Start of STUDY MATERIAL

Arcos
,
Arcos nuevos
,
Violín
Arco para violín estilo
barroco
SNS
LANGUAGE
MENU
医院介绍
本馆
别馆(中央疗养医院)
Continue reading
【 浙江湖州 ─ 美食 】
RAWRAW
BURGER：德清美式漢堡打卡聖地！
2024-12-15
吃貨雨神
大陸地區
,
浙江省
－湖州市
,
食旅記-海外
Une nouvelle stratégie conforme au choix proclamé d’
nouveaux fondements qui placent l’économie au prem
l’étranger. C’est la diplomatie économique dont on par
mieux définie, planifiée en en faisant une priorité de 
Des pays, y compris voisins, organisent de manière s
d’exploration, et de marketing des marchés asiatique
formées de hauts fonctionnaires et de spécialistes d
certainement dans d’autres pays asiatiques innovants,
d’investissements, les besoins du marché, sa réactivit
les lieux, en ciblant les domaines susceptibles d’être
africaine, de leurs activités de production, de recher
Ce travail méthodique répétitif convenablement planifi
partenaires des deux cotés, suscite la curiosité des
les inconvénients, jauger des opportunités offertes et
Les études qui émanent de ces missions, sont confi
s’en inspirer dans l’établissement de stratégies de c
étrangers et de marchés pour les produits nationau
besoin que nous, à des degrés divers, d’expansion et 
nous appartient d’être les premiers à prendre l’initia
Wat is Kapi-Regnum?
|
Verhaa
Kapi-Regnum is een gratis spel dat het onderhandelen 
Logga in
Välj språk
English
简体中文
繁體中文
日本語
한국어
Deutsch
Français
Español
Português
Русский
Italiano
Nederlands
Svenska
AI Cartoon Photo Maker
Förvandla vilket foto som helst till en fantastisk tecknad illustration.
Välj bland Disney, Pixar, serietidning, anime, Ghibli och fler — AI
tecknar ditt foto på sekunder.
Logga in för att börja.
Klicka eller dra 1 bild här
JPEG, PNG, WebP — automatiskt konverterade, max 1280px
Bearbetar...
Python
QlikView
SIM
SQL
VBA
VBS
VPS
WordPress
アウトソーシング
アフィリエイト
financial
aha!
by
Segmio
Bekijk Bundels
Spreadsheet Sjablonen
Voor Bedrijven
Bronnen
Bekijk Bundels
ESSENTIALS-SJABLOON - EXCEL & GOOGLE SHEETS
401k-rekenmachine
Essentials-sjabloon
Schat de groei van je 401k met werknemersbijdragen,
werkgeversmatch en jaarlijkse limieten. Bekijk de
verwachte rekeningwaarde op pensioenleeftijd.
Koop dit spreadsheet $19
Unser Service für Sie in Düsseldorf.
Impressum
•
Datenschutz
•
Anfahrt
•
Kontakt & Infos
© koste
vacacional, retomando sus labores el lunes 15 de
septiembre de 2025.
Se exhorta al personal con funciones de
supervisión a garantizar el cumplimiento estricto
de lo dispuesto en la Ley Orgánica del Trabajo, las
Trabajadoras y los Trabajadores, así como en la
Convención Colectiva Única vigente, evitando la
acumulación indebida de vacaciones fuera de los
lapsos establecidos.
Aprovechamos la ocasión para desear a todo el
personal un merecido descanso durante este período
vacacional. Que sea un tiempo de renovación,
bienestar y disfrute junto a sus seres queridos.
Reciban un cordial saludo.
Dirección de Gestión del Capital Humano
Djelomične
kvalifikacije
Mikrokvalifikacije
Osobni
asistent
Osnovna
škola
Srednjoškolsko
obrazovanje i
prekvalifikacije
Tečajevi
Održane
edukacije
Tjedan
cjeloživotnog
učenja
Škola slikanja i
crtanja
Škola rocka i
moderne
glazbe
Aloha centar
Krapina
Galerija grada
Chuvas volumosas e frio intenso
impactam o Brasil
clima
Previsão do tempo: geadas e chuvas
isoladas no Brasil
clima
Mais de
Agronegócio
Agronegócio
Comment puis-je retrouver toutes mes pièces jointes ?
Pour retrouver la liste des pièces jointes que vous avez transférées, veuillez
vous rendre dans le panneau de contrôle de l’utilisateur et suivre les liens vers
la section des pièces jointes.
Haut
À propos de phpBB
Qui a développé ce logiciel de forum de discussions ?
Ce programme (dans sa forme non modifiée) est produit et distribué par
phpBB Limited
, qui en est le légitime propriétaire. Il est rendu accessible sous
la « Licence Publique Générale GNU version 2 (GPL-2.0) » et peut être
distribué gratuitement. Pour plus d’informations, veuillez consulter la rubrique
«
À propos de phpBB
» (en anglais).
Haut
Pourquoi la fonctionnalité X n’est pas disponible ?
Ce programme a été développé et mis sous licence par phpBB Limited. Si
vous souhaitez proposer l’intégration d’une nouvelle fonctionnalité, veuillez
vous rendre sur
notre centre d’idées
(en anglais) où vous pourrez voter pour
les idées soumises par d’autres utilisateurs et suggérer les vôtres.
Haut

End of STUDY MATERIAL

== THE TASK ==
Write out every entry above exactly as given.

== RESPONSE BOX ==
Arcos
,
Arcos nuevos
,
Violín
Arco para violín estilo
barroco
SNS
LANGUAGE
MENU
医院介绍
本馆
别馆(中央疗养医院)
Continue reading
【 浙江湖州 ─ 美食 】
RAWRAW
BURGER：德清美式漢堡打卡聖地！
2024-12-15
吃貨雨神
大陸地區
,
浙江省
－湖州市
,
食旅記-海外
Une nouvelle stratégie conforme au choix proclamé d’
nouveaux fondements qui placent l’économie au prem
l’étranger. C’est la diplomatie économique dont on par
mieux définie, planifiée en en faisant une priorité de 
Des pays, y compris voisins, organisent de manière s
d’exploration, et de marketing des marchés asiatique
formées de hauts fonctionnaires et de spécialistes d
certainement dans d’autres pays asiatiques innovants,
d’investissements, les besoins du marché, sa réactivit
les lieux, en ciblant les domaines susceptibles d’être
africaine, de leurs activités de production, de recher
Ce travail méthodique répétitif convenablement planifi
partenaires des deux cotés, suscite la curiosité des
les inconvénients, jauger des opportunités offertes et
Les études qui émanent de ces missions, sont confi
s’en inspirer dans l’établissement de stratégies de c
étrangers et de marchés pour les produits nationau
besoin que nous, à des degrés divers, d’expansion et 
nous appartient d’être les premiers à prendre l’initia
Wat is Kapi-Regnum?
|
Verhaa
Kapi-Regnum is een gratis spel dat het onderhandelen 
Logga in
Välj språk
English
简体中文
繁體中文
日本語
한국어
Deutsch
Français
Español
Português
Русский
Italiano
Nederlands
Svenska
AI Cartoon Photo Maker
Förvandla vilket foto som helst till en fantastisk tecknad illustration.
Välj bland Disney, Pixar, serietidning, anime, Ghibli och fler — AI
tecknar ditt foto på sekunder.
Logga in för att börja.
Klicka eller dra 1 bild här
JPEG, PNG, WebP — automatiskt konverterade, max 1280px
Bearbetar...
Python
QlikView
SIM
SQL
VBA
VBS
VPS
WordPress
アウトソーシング
アフィリエイト
financial
aha!
by
Segmio
Bekijk Bundels
Spreadsheet Sjablonen
Voor Bedrijven
Bronnen
Bekijk Bundels
ESSENTIALS-SJABLOON - EXCEL & GOOGLE SHEETS
401k-rekenmachine
Essentials-sjabloon
Schat de groei van je 401k met werknemersbijdragen,
werkgeversmatch en jaarlijkse limieten. Bekijk de
verwachte rekeningwaarde op pensioenleeftijd.
Koop dit spreadsheet $19
Unser Service für Sie in Düsseldorf.
Impressum
•
Datenschutz
•
Anfahrt
•
Kontakt & Infos
© koste
vacacional, retomando sus labores el lunes 15 de
septiembre de 2025.
Se exhorta al personal con funciones de
supervisión a garantizar el cumplimiento estricto
de lo dispuesto en la Ley Orgánica del Trabajo, las
Trabajadoras y los Trabajadores, así como en la
Convención Colectiva Única vigente, evitando la
acumulación indebida de vacaciones fuera de los
lapsos establecidos.
Aprovechamos la ocasión para desear a todo el
personal un merecido descanso durante este período
vacacional. Que sea un tiempo de renovación,
bienestar y disfrute junto a sus seres queridos.
Reciban un cordial saludo.
Dirección de Gestión del Capital Humano
Djelomične
kvalifikacije
Mikrokvalifikacije
Osobni
asistent
Osnovna
škola
Srednjoškolsko
obrazovanje i
prekvalifikacije
Tečajevi
Održane
edukacije
Tjedan
cjeloživotnog
učenja
Škola slikanja i
crtanja
Škola rocka i
moderne
glazbe
Aloha centar
Krapina
Galerija grada
Chuvas volumosas e frio intenso
impactam o Brasil
clima
Previsão do tempo: geadas e chuvas
isoladas no Brasil
clima
Mais de
Agronegócio
Agronegócio
Comment puis-je retrouver toutes mes pièces jointes ?
Pour retrouver la liste des pièces jointes que vous avez transférées, veuillez
vous rendre dans le panneau de contrôle de l’utilisateur et suivre les liens vers
la section des pièces jointes.
Haut
À propos de phpBB
Qui a développé ce logiciel de forum de discussions ?
Ce programme (dans sa forme non modifiée) est produit et distribué par
phpBB Limited
, qui en est le légitime propriétaire. Il est rendu accessible sous
la « Licence Publique Générale GNU version 2 (GPL-2.0) » et peut être
distribué gratuitement. Pour plus d’informations, veuillez consulter la rubrique
«
À propos de phpBB
» (en anglais).
Haut
Pourquoi la fonctionnalité X n’est pas disponible ?
Ce programme a été développé et mis sous licence par phpBB Limited. Si
vous souhaitez proposer l’intégration d’une nouvelle fonctionnalité, veuillez
vous rendre sur
notre centre d’idées
(en anglais) où vous pourrez voter pour
les idées soumises par d’autres utilisateurs et suggérer les vôtres.
Haut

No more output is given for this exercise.